** BEGIN SUPPLIED PASSAGE **
Figure 4.4: An example of a routing graph. (a) The $p$ variable of a vertex $v_{i}$ is determined by flow variables of edges with vertex $v_{i}$ 's neighbor vertices $v_{t}, v_{b}, v_{l}$ and $v_{r}$. (b) Wire segment geometries that respectively result when $p_{r, i}^{k}=1$ and $p_{l, i}^{k}=1$.

Figure 4.4(a) shows a vertex $v_{i}$ and its top, bottom, left, right neighbor vertices ( $v_{t}, v_{b}, v_{l}, v_{r}$ ) in a routing graph, and Figure 4.4(b) enumerates the cases when each $p$ variable $=1$. For the left EOL at ( $x_{i}$,
$y_{i}, z_{i}$ ) in Figure 4.4(a), where $p_{r, i}^{k}=1$, the right edge $\left(e_{r, i}^{k}\right)$ connected to $v_{i}$ must be used in routing and the left edge ( $e_{l, i}^{k}$ ) connected to $v_{i}$ must not be used. By Constraint (4.4), the expression $e_{r, i}^{k} \& \& \neg e_{l, i}^{k}$ is equal to the right-hand side of Constraint (4.7). The right EOL $\left(p_{l, i}^{k}=1\right)$ is formulated in the same manner, i.e., as Constraint (4.6).
** END SUPPLIED PASSAGE **
** BEGIN PROVIDED DATA **
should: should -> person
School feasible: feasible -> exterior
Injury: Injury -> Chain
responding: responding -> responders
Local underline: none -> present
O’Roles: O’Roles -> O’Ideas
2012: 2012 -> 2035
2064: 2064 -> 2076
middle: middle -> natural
** END PROVIDED DATA **
** BEGIN PROVIDED DATA **
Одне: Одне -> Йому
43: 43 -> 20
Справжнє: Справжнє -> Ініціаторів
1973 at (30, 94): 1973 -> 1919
** END PROVIDED DATA **
** BEGIN PROVIDED DATA **
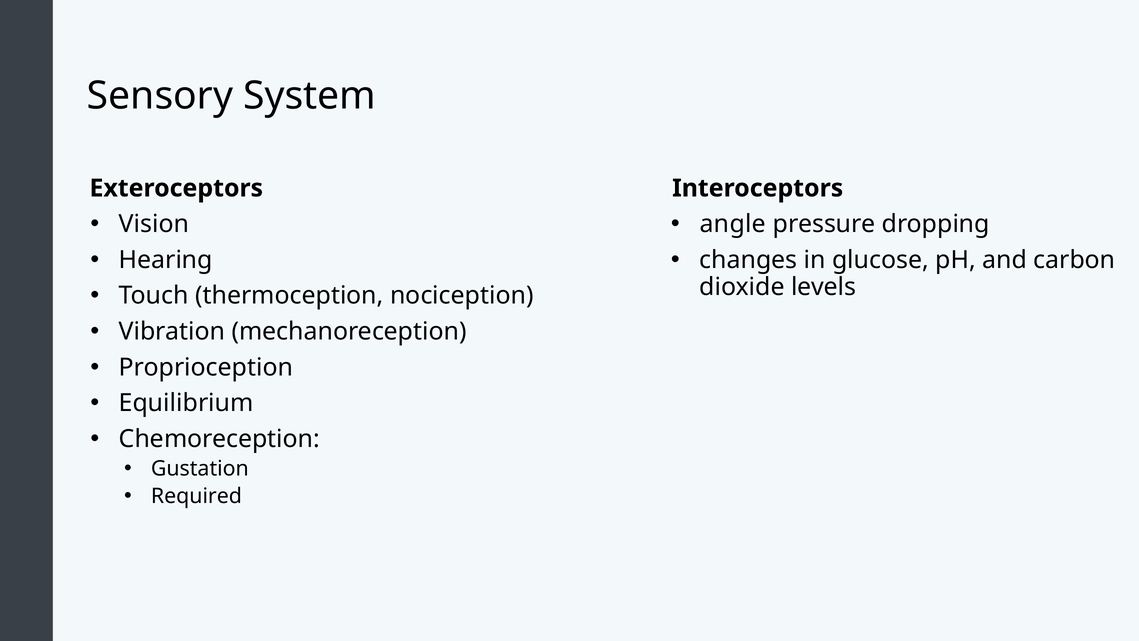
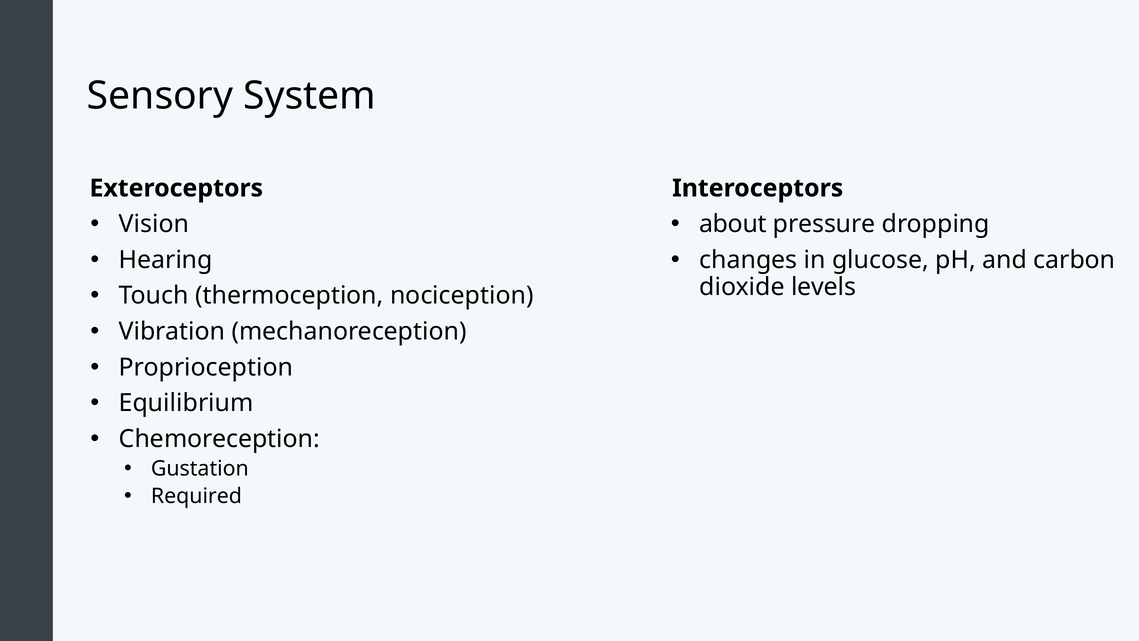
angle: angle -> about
** END PROVIDED DATA **
COMPLETE THE FOLLOWING
1. In the records, from the line containing "should: should -> person" through the line containing "middle: middle -> natural", swap "School" for "Campus" and write those lines out again with everything else left as it is.
2. Write the next part of the passage on end-of-line constraints in a routing graph, starting after its final sentence.

IN RESPONSE
1.
should: should -> person
Campus feasible: feasible -> exterior
Injury: Injury -> Chain
responding: responding -> responders
Local underline: none -> present
O’Roles: O’Roles -> O’Ideas
2012: 2012 -> 2035
2064: 2064 -> 2076
middle: middle -> natural

2.
$$
\begin{align*}
& p_{l, i}^{k}=\left(e_{l, i}^{k} * e_{i, t}^{k}\right)\left\|\left(e_{l, i}^{k} * e_{i, b}^{k}\right)\right\|\left(e_{i, l}^{k} * e_{t, i}^{k}\right) \|\left(e_{i, l}^{k} * e_{b, i}^{k}\right)  \tag{4.6}\\
& p_{r, i}^{k}=\left(e_{r, i}^{k} * e_{i, t}^{k}\right)\left\|\left(e_{r, i}^{k} * e_{i, b}^{k}\right)\right\|\left(e_{i, r}^{k} * e_{t, i}^{k}\right) \|\left(e_{i, r}^{k} * e_{b, i}^{k}\right) \tag{4.7}
\end{align*}
$$

As all the variables are binary, we can convert the quadratic constraints in Constraint (4.6) and (4.7) to linear constraints by using a simple technique as shown in (4.8). The $(a \leq b) \& \&(a \leq c)$ condition ensures that $a$ is zero when either $b$ or $c$ is zero. The condition $(a \geq b+c-1)$ makes $a=1$ when both $b$ and $c$ are one.

$$
\begin{equation*}
a=b * c \Longleftrightarrow(a \leq b) \& \&(a \leq c) \& \&(a \geq b+c-1) \tag{4.8}
\end{equation*}
$$

We then convert the Constraint (4.6) to a set of linear constraints as shown in Constraint (4.9).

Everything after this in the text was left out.